What are Public/Private Information-Sharing Centers?

Answer 19

These Sharing Centers were originally designed as government-based public entities after a response to the events of 9/11. This is to allow information to get across to more organizations, whether it be government or public organizations.

Question 20

What is the Dark Web?

Answer 20

It refers to Internet sites that are inaccessible without using specific such as the Tor network. The Dark Web can provide a lot of important information, especially about the criminal activity, illegal transactions, etc.

Question 21

What are Indicators of Compromise (IoC)?

Answer 21

An IoC is an artifact of intrusion by a threat actors into a system. IoCs take many forms. IoCs feature as key evidence collected in forensic investigations.

Question 22

What is Automated Indicator Sharing (AIS)?

Answer 22

These are usually tools that help to update the databases of Information Sharing and Analysis Centers. Think Intel Community like NSA and CIA sharing info.

Question 23

What is Trusted Automated eXchange of Intelligence Information(TAXII) and Structured Threat Information eXpression(STIX)?

Answer 23

TAXII enables information sharing through services and message exchanges. TAXII provides transport for threat information exchange.

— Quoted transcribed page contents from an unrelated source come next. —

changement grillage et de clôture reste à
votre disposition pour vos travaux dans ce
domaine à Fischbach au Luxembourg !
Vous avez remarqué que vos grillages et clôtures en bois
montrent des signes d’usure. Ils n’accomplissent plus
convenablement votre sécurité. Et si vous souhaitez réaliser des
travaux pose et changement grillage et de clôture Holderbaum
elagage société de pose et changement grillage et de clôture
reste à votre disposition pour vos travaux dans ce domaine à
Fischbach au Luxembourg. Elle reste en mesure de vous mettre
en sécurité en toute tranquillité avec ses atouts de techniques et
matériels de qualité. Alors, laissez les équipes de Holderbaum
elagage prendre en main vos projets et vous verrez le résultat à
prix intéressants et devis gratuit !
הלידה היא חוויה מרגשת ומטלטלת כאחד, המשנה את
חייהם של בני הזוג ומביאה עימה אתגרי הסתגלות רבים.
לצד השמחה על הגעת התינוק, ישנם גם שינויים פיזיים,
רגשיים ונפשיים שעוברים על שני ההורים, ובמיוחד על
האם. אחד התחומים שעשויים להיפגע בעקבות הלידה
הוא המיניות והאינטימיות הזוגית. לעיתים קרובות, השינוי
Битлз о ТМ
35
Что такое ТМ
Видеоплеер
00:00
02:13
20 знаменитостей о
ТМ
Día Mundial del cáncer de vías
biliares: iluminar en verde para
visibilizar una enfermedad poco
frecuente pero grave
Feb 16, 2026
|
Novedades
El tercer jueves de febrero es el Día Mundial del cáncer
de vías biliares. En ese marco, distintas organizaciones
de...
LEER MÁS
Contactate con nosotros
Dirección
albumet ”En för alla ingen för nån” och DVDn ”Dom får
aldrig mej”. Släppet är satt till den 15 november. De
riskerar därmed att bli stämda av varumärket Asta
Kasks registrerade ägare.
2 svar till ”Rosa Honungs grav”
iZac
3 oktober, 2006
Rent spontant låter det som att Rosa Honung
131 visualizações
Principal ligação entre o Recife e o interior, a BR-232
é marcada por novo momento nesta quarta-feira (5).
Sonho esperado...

STIX enables communication among organizations by providing a common language to represent information.

Question 24

What is Predictive Analysis?

Answer 24

Predictive analysis is using software, often artificial intelligence, to look for trends to anticipate any upcoming problems. It’s especially useful for issues like hardware failure prediction and network loads.

Question 25

What is a Threat Map?

Answer 25

Threat Maps are graphical representations of the geographical source and target of attacks.

Question 26

What are File/Code repositories?

Answer 26

A repository is a storage area for data files or code. Data/code in these repositories are stored in such a way that the data/code is sorted for indexed based on certain information pertinent to that data or code.

Question 27

What are Research Sources?

Answer 27

They are sources where you can find information on hot topics for threat intelligence.

Vendor Web Sites

Vulnerability feeds

Conferences

Academic Journals

Requests for Comments

Local Industry Groups

Social Media

Question 28

What are Vendor Websites?

Answer 28

Vendor websites are great resources to know anything about the product they manufacture. Find a support forum and search for information.

Question 29

What are Vulnerability Feeds?

Answer 29

Vulnerability feeds makes your research easier by delivering RSS feeds, tweets, social media posts, or other methods to let you see what’s out there.

Question 30

What are Conferences good for?

Answer 30

Another form of a research source that can help you learn about various new techniques or to be ahead of the curve with new technology being presented daily.

Question 31

Why are Academic journals good for research sources?

Answer 31

Many vulnerabilities are bought into the public spotlight through journals. The only challenge to reading about vulnerabilities in academic journals is that the articles often only discuss the theoretical vulnerability without showing how to do it.

Question 32

Why are Requests (RFCs) for Comments good as a research source?

Answer 32

They are the details on any technology that is part of TCP/IP communications. They provide a lot of information for users to research.

Question 33

Why are Local Industry Groups important to research sources?

Answer 33

Many problems are industry specific, so joining a local industry group is always the best way to connect with the folks who deal with similar issues in your industry.

Question 34

Why is Social Media important for research sources?

Answer 34

Social media can provide a great wealth of knowledge for threat intelligence. Some accounts are dedicated to hourly updates on the issues of cyber security going on today.

Question 35

What are threat feeds?

Answer 35

They are real-time data streams to recognize threats.

Question 36

What are Adversary Tactics, Techniques, and Procedures (TTP)?

Answer 36

Describes actions the threat actors take to gain access to your infrastructure.